Picasso's Drawings, 1890-1921: Reinventing Tradition - Susan Grace Galassi, Marilyn McCully

The earliest pictures in Picasso’s Drawings, 1890-1921 (Yale Univ., $60) were done by a nine-year-old boy. The thirty years this volume covers mark the artist’s formative years, showing him determined to master his craft, and the initial pieces lead to work reflecting Picasso’s absorption of the Old Masters, artists from whom he was willing to learn even as he experimented to improve his style and execution. As the book’s editors, Susan Grace Galassi and Mary McCully point out, Picasso was able to borrow from his predecessors, improve on them, and forge something entirely his own. That is why his work continues to amaze us.

The Steins Collect: Matisse, Picasso, and the Parisian Avant-Garde - Janet C. Bishop

And it’s why Picasso was “discovered” by the Steins. A wealthy family, they had the money to travel and buy art. Gertrude and Leo Stein began to collect almost as soon as they arrived in Paris in 1904; they bought their first Picasso in 1905. The Steins Collect (Yale Univ., $75), edited by a team of art historians, beautifully presents the works by Picasso, Matisse, and others that the Steins gathered in their legendary collections, and it also explores the relationships between the patrons and the artists. With text as substantial as the images, this catalog deepens knowledge and hence appreciation of all the work that went on in the early 20th-century art world, that of both the producers and the consumers.

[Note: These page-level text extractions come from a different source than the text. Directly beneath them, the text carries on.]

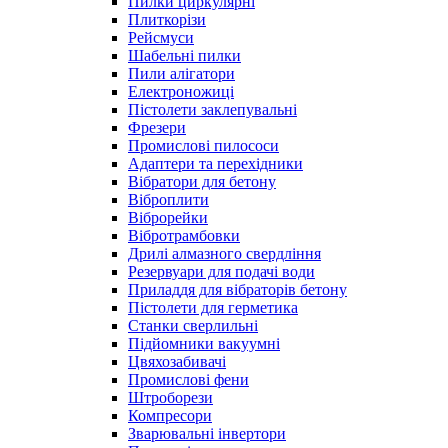
Пилки циркулярні
Плиткорізи
Рейсмуси
Шабельні пилки
Пили алігатори
Електроножиці
Пістолети заклепувальні
Фрезери
Промислові пилососи
Адаптери та перехідники
Вібратори для бетону
Віброплити
Віброрейки
Вібротрамбовки
Дрилі алмазного свердління
Резервуари для подачі води
Приладдя для вібраторів бетону
Пістолети для герметика
Станки сверлильні
Підйомники вакуумні
Цвяхозабивачі
Промислові фени
Штроборези
Компресори
Зварювальні інвертори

Seeing Gertrude Stein: Five Stories - Wanda M. Corn, Tirza True Latimer

Gertrude, of course, is the most famous of the Steins. She set out to reinvent the English language and was the formidable center of a wide-ranging artistic circle.  Poets, novelists, painters, and others flocked to the Stein salon at 27 rue de Fleurus to meet and mingle. In Seeing Gertrude Stein: Five Stories (Univ. of California, $45), Wanda M. Corn and Tirza True Latimer introduce Stein in her several public and private guises.